We chose to play a 'til we die' game called arranged marriage,
because operation made for a better game than abortion,
and it's all distorted marketing; trying to sell parkinsons-
to veterans with medicine prices sky rocketing.
We lived in a time where playing cops and robbers
meant playing tax offices trying to honour tax on coffins.
Take the heinous nature of human and discount it forward,
we are not all as evil as we seem, but we still play jump rope
with the sensitive lines hidden behind media's eyes,
we play jump rope with politics because it was always fun-
to lunge up the ladder in a game of snakes and ladders.

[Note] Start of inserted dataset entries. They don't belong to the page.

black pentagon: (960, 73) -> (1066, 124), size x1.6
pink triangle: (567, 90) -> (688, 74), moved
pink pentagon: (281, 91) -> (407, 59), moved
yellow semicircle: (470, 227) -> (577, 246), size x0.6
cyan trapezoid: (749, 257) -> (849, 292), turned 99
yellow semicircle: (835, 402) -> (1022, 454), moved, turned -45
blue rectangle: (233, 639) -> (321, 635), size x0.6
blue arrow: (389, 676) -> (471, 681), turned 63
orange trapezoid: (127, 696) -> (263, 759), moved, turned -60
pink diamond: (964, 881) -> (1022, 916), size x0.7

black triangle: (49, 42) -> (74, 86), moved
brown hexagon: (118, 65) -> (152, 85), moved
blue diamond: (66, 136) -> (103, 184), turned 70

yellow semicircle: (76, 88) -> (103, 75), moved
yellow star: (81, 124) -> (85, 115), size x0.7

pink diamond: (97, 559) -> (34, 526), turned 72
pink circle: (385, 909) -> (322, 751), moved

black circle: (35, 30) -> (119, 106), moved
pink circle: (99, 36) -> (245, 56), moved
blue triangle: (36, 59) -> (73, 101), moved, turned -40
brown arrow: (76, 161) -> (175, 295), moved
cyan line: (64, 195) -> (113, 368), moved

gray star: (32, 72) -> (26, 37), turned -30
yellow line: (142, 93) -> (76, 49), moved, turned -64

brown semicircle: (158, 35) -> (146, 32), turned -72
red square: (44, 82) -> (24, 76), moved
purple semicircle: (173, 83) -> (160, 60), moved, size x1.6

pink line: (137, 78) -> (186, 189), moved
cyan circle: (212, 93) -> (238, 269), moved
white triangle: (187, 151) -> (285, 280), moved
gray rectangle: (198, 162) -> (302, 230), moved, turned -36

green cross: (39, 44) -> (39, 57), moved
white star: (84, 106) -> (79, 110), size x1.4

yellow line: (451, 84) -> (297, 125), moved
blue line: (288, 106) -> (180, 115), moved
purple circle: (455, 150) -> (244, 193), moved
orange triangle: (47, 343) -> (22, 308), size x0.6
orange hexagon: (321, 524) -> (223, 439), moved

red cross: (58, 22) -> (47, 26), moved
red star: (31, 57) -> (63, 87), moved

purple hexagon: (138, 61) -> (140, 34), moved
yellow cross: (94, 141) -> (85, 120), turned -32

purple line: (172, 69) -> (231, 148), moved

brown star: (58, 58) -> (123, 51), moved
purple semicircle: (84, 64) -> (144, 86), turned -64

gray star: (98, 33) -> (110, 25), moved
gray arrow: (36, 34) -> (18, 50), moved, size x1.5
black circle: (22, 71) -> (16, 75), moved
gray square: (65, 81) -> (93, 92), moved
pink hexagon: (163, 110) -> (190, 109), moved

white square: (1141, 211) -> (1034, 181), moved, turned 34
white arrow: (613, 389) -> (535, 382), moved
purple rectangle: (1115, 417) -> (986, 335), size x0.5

We all played at monogamy like it was a game of monopoly,
constantly competing for marriage like it was Mayfair on the board.
We've boarded on a train of imagination with fetishes and kinks,
trying to rethink what the ordinary could never provide,
and I admit, i lost in the game called tinder but I don't lose sleep
knowing I haven't matched with someone who swiped right.
We built campfire out of torches because there's still a light
in the horse **** we go through on a daily basis,
and we hold our tragic faces trying to compete with the sob stories
of modern day Romeo and juliet's because what's best is beyond us.
So I tire of playing Simon Says when I know quite well that
we play duck duck goose with bullets and guns hoping the fun
doesn't reach us too soon because there's still some fun in funeral.
We played our childish game of seven minutes in heaven,
when I knew very well that I should have gone to hell.